Start of Record set

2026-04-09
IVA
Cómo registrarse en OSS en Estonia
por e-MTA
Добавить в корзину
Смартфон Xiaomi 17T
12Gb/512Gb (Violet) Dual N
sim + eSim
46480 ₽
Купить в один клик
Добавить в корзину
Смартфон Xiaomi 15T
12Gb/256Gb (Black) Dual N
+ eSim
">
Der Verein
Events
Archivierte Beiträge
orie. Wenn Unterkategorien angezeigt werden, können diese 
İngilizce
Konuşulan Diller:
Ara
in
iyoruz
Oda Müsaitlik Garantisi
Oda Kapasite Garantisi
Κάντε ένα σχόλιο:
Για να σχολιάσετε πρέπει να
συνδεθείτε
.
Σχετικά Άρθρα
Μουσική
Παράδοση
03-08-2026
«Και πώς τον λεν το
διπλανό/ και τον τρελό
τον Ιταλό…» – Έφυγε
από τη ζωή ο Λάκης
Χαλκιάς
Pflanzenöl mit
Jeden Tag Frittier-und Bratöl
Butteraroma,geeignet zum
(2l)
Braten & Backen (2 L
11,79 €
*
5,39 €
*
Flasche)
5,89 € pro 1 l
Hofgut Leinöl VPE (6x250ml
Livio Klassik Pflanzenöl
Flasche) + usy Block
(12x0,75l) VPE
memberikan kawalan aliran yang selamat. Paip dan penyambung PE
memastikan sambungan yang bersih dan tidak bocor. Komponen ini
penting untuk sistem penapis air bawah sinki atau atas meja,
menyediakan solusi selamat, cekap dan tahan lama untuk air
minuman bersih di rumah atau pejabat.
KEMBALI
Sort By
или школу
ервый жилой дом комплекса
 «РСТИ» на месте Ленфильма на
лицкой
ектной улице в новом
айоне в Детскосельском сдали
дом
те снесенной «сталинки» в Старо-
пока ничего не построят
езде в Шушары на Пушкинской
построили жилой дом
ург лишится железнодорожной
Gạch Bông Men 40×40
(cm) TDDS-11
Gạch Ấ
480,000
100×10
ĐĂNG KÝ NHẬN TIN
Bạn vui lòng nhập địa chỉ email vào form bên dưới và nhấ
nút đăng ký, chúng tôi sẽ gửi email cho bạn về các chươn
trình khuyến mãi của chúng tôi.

End of Record set

The required output is the entries from their opening line through the line holding "5,89 € pro 1 l", repeated exactly, with both end lines kept.

* _Expected output_
2026-04-09
IVA
Cómo registrarse en OSS en Estonia
por e-MTA
Добавить в корзину
Смартфон Xiaomi 17T
12Gb/512Gb (Violet) Dual N
sim + eSim
46480 ₽
Купить в один клик
Добавить в корзину
Смартфон Xiaomi 15T
12Gb/256Gb (Black) Dual N
+ eSim
">
Der Verein
Events
Archivierte Beiträge
orie. Wenn Unterkategorien angezeigt werden, können diese 
İngilizce
Konuşulan Diller:
Ara
in
iyoruz
Oda Müsaitlik Garantisi
Oda Kapasite Garantisi
Κάντε ένα σχόλιο:
Για να σχολιάσετε πρέπει να
συνδεθείτε
.
Σχετικά Άρθρα
Μουσική
Παράδοση
03-08-2026
«Και πώς τον λεν το
διπλανό/ και τον τρελό
τον Ιταλό…» – Έφυγε
από τη ζωή ο Λάκης
Χαλκιάς
Pflanzenöl mit
Jeden Tag Frittier-und Bratöl
Butteraroma,geeignet zum
(2l)
Braten & Backen (2 L
11,79 €
*
5,39 €
*
Flasche)
5,89 € pro 1 l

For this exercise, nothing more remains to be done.